ゆか先生:このように、最初は多かったけれど、後半は少なくなったという意見が圧倒的でした。親が口出しせずとも、子どもは自分で実験を繰り返し、コントロールする力を身につけていきます。最初から「多すぎない?」「少なすぎ!」などと口を出すと、せっかくの体験を子どもから奪ってしまうことになります。ので、いったんタイパ、コスパを忘れて、子どもに任せてください。
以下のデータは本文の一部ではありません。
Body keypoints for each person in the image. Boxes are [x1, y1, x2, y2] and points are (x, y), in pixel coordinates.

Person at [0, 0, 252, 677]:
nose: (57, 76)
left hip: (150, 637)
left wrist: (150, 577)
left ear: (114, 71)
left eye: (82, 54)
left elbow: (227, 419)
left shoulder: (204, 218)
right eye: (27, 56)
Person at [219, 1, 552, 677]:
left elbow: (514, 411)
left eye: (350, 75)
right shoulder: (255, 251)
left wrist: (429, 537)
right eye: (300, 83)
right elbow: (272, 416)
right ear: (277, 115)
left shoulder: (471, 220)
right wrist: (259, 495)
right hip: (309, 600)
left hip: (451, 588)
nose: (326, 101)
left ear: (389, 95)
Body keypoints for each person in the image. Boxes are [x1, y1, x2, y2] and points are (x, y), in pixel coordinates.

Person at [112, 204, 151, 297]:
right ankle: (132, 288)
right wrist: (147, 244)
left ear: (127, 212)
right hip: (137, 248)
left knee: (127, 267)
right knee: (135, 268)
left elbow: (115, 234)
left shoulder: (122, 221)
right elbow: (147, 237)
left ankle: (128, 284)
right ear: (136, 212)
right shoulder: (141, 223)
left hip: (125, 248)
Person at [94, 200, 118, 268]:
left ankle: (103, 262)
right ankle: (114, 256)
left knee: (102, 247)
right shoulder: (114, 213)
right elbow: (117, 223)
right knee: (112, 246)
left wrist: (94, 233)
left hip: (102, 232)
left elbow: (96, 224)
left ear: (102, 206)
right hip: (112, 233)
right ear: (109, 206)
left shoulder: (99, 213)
また、ふせんが多くて減らせないような場合もあると思います。その時は、読み終えてから、もう一度振り返る時に、親の目線から見て、似たような感情やひっかかりを感じたら、同じようなシーンの中で代表となるシーンを決められるように、子どもと相談してみてください。この時も「子どもが選んだシーンを絶対に否定しないこと」を守りましょう。
感想メモはふせん3〜4枚あればOK
ゆか先生:シーンとしては、3つぐらいに絞ると書きやすくなります。どうしても絞りきれず、何カ所か同じ感情だったというような場合は、そのふせん紙に共通の記号をつけても良いでしょう。
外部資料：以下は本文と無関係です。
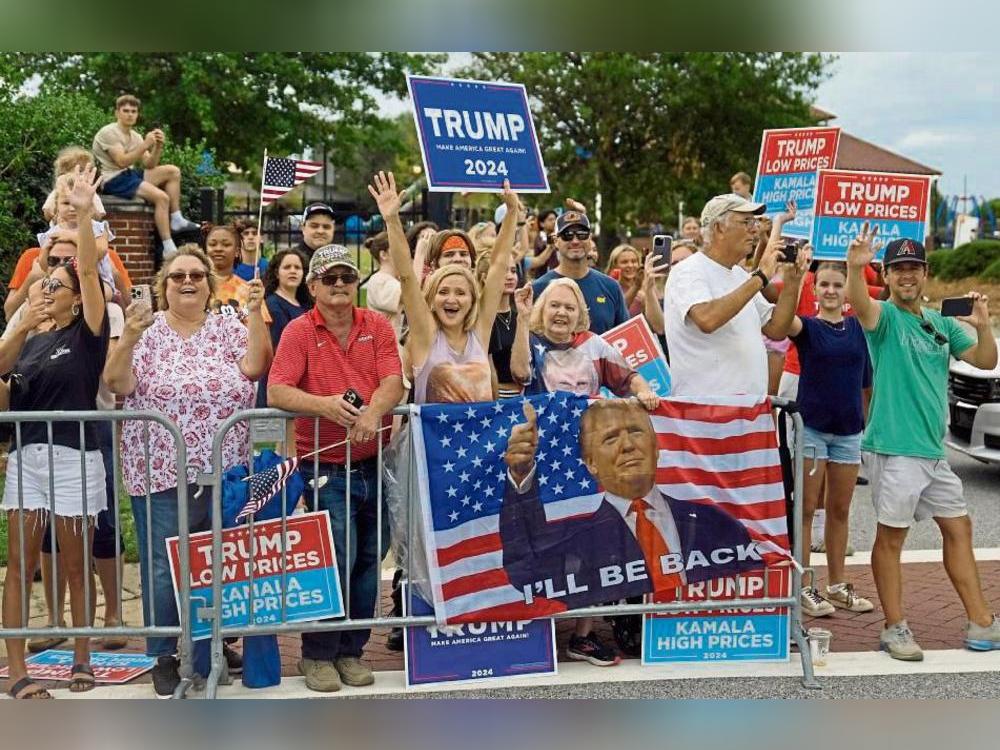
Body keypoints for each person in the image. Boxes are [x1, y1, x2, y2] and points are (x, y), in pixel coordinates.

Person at [103, 244, 270, 696]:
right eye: (177, 276)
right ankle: (164, 652)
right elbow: (117, 383)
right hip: (159, 471)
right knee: (162, 565)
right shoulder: (147, 330)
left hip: (225, 471)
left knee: (218, 560)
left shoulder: (226, 327)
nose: (188, 281)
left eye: (197, 274)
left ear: (210, 284)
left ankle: (212, 644)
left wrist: (256, 313)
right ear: (164, 286)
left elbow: (256, 366)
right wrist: (131, 338)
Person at [846, 231, 1000, 660]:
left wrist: (984, 328)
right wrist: (855, 266)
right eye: (898, 269)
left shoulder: (942, 323)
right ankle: (894, 628)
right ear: (888, 276)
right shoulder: (885, 319)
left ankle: (982, 624)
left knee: (959, 527)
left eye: (914, 268)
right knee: (892, 538)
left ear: (926, 273)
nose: (907, 276)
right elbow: (860, 304)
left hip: (933, 452)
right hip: (894, 448)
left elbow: (985, 361)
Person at [267, 244, 404, 693]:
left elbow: (392, 381)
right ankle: (318, 655)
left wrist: (371, 413)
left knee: (368, 561)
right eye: (330, 279)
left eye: (347, 277)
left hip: (372, 463)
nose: (340, 285)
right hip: (323, 467)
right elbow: (278, 390)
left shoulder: (377, 324)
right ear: (313, 287)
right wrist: (325, 406)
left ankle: (352, 650)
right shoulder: (299, 332)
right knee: (334, 561)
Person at [509, 281, 659, 666]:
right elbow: (518, 372)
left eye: (570, 307)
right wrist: (524, 321)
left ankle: (584, 636)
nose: (562, 313)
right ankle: (538, 627)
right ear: (543, 308)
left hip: (588, 462)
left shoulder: (595, 346)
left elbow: (629, 378)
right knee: (542, 545)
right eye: (555, 305)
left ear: (580, 314)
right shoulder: (531, 340)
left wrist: (644, 392)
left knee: (594, 544)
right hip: (542, 461)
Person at [2, 166, 109, 699]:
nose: (50, 285)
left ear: (73, 296)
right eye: (46, 280)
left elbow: (90, 274)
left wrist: (85, 213)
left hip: (76, 457)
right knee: (20, 565)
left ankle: (82, 659)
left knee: (74, 563)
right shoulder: (27, 335)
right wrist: (21, 321)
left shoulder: (88, 331)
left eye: (58, 283)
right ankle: (18, 666)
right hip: (26, 459)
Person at [502, 399, 759, 611]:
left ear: (656, 446)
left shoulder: (714, 523)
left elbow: (752, 580)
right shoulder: (577, 541)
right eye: (611, 438)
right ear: (591, 463)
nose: (627, 446)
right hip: (631, 646)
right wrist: (520, 475)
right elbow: (526, 570)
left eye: (636, 432)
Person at [371, 171, 518, 405]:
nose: (452, 299)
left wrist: (512, 213)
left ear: (472, 301)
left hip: (478, 440)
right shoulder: (425, 334)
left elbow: (499, 264)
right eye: (443, 292)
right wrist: (392, 220)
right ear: (431, 298)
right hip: (432, 441)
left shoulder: (480, 331)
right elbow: (407, 277)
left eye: (461, 293)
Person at [783, 262, 874, 617]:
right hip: (813, 430)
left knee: (839, 510)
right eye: (824, 284)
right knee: (805, 511)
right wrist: (792, 280)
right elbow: (782, 320)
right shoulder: (807, 326)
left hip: (849, 433)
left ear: (847, 289)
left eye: (838, 284)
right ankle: (805, 587)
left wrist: (867, 422)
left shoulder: (859, 328)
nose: (832, 290)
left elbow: (867, 384)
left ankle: (837, 586)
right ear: (815, 288)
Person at [663, 194, 807, 398]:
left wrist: (793, 284)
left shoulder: (739, 275)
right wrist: (760, 277)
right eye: (746, 221)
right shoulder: (688, 271)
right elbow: (707, 318)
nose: (755, 229)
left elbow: (777, 329)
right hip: (707, 415)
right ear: (719, 228)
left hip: (746, 413)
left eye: (754, 222)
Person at [91, 94, 198, 258]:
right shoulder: (109, 132)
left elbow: (149, 164)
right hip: (112, 179)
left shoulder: (135, 136)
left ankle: (176, 218)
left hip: (129, 175)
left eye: (133, 111)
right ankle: (168, 247)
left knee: (173, 171)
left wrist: (158, 147)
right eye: (125, 110)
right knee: (162, 198)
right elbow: (121, 161)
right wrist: (146, 144)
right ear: (117, 113)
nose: (130, 114)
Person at [532, 211, 629, 335]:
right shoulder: (539, 288)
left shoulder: (611, 286)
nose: (575, 241)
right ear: (556, 240)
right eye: (567, 235)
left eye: (582, 234)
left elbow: (627, 337)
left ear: (590, 239)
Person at [257, 249, 312, 407]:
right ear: (276, 272)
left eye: (298, 267)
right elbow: (277, 347)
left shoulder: (305, 305)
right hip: (279, 379)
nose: (293, 271)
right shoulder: (273, 305)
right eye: (287, 267)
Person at [476, 251, 523, 399]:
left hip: (526, 396)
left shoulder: (522, 315)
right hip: (494, 398)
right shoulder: (479, 319)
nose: (510, 276)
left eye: (513, 271)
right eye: (503, 271)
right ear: (484, 278)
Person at [42, 146, 106, 222]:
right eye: (69, 172)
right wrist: (56, 217)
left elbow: (98, 216)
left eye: (81, 172)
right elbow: (47, 213)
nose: (75, 176)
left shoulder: (89, 192)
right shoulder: (59, 191)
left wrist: (90, 208)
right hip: (62, 231)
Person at [204, 224, 251, 316]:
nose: (218, 249)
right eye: (212, 244)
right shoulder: (194, 287)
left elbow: (262, 329)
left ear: (237, 252)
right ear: (205, 250)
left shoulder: (248, 291)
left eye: (226, 245)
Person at [363, 232, 403, 338]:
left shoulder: (393, 280)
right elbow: (410, 296)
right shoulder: (379, 280)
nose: (404, 253)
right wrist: (419, 256)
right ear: (384, 255)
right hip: (386, 348)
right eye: (398, 248)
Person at [605, 244, 645, 317]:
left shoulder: (646, 286)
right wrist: (636, 286)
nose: (630, 265)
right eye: (624, 262)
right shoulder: (608, 288)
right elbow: (618, 312)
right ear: (614, 265)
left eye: (634, 261)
低学年の場合は、そもそも全体の文字数が少ないですし、ふせんを増やす、減らすの感覚もまだつかめません。そのような時は、親が手伝ってあげましょう。この場合も、先回りせず、一緒に本の中を歩いている友達のようなつもりで、言葉を探してあげると良いでしょう。
そして、本から剥がす前に、そのふせん紙にページ番号を振ってください。あとで、本文を読み直すときに便利です。
ゆか先生が書いた感想メモ。読んだ本は『ぼくの色、見つけた!』(作・志津栄子 絵・末山りん 講談社)。
ゆか先生:メモの書き方を覚えたら、子どもが本を読み終わるまで、親はのんびり待っていましょう。計画通りに読み進められなくても急かさずに見守り、子どもが「読み終わったよ」と声をかけてくれるのを待ちます。(ここが親の試練かも!?)
子どもが本を読み終わって感想メモができたら、次のステップで「感想メモ」の整理と、子どもへのインタビューを行います。ここが「親子インタビュー式読書感想文の書き方」の肝。ぐっと深い親子ワールドに突入しますので、一息ついたときのお楽しみになるような、子どもが大好きなおかしや飲み物を用意しておくといいですよ。